Under Section 243 (d) of the Immigration and Nationality Act, the Secretary of State is required to discontinue granting immigration or non-immigrant visas to a nation upon receiving notice from the Homeland Security Secretary that the country has denied or is unreasonably delaying accepting a citizen, subject, national or resident of that country.
Elaborating the process, the media reports stated, the secretary could order consular officers to discontinue granting B-1 and B-2 visas for personal travel by ministers of a foreign government, with an escalation measure that requires discontinuation of F-category student visas for members of the same foreign officials’ families after 6 months, if the country remains uncooperative on removals.
In the instant case, the international media reported, the State Department has tried to downplay the impact of the sanctions on Pakistan. The matter has been under discussion between officials from the two sides for over a year.

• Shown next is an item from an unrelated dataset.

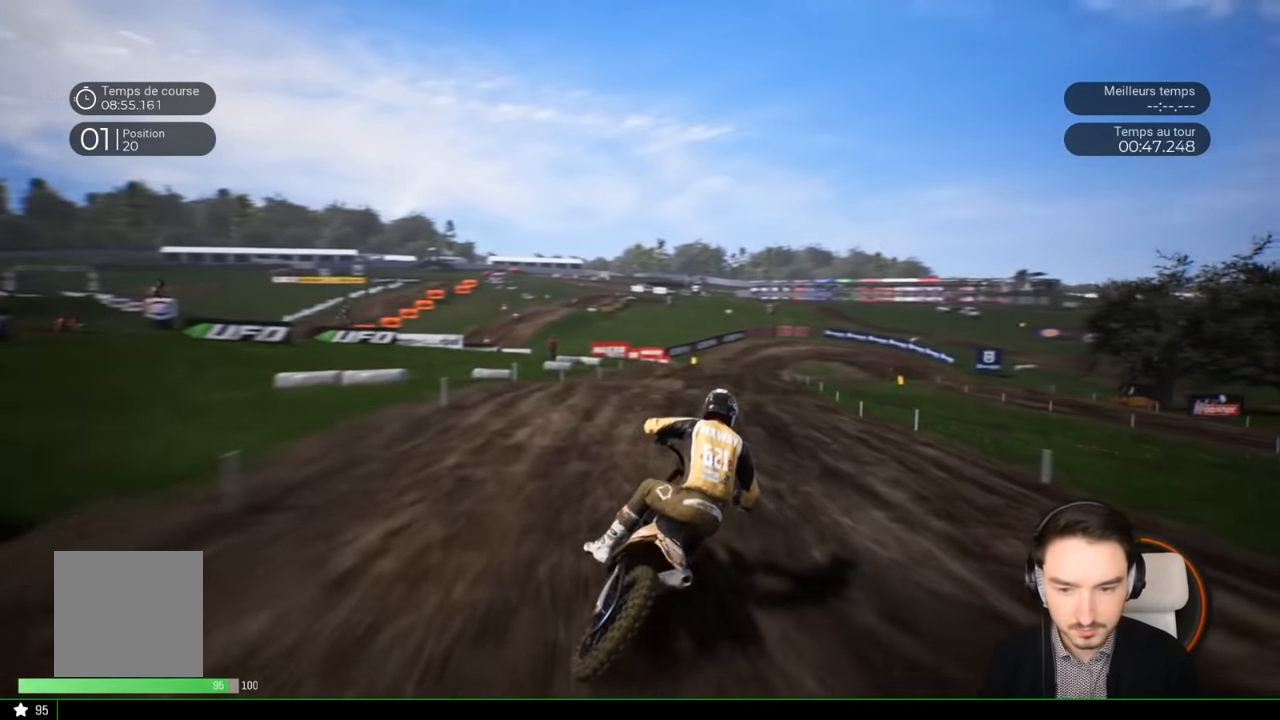
{"buttons": ["R2"], "left_stick": "center", "right_stick": "center", "events": [[67, "left_stick", "center"]]}
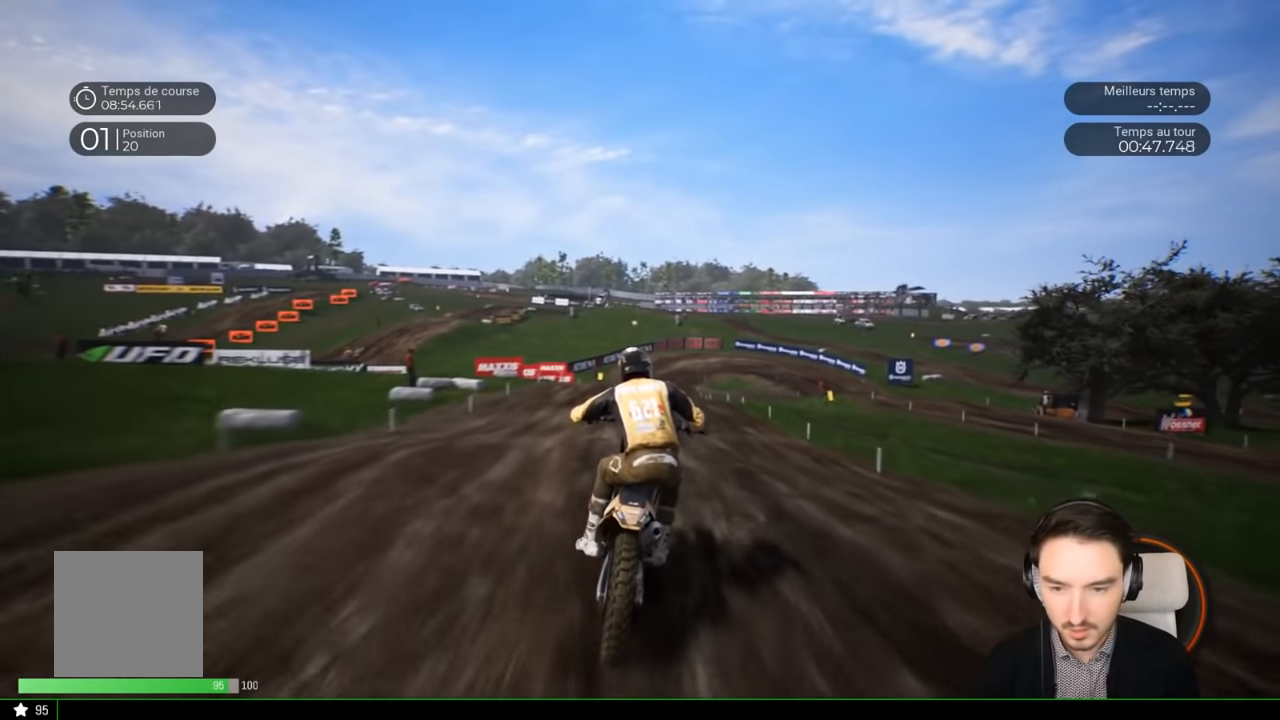
{"buttons": ["R2"], "left_stick": "center", "right_stick": "center", "events": [[67, "left_stick", "right"], [267, "left_stick", "center"]]}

On the issue of consular matters, including repatriation, Pakistani officials at the embassy said that, in most instances, the citizenship of such individuals was either not proven, and, in some cases, the relevant documents of the individuals were destroyed or forged and, thus, could not be verified.
US Reduces Visa Validity for Pakistanis
In March this year, the US had reduced visa validity for Pakistani citizens from five years to 12 months. The US embassy in Islamabad had said that the journalists and media persons would not be allowed to stay in the country for over three months without renewing the travel permit.
In addition, the embassy had said, an additional fee would also be charged for H (Temporary Work Visa), I (Journalist and Media Visa), L (Intercompany Transfer Visa), and R (Religious Worker Visa) visas only if the visa application was approved.
It was reported that the decision was taken by the State Department “because Pakistan was unable to liberalize its visa regime for certain visa categories … the United States was required by US law on January 21 to reduce the visa validity and increase the visa fees to match Pakistan’s practices for similar visa categories.”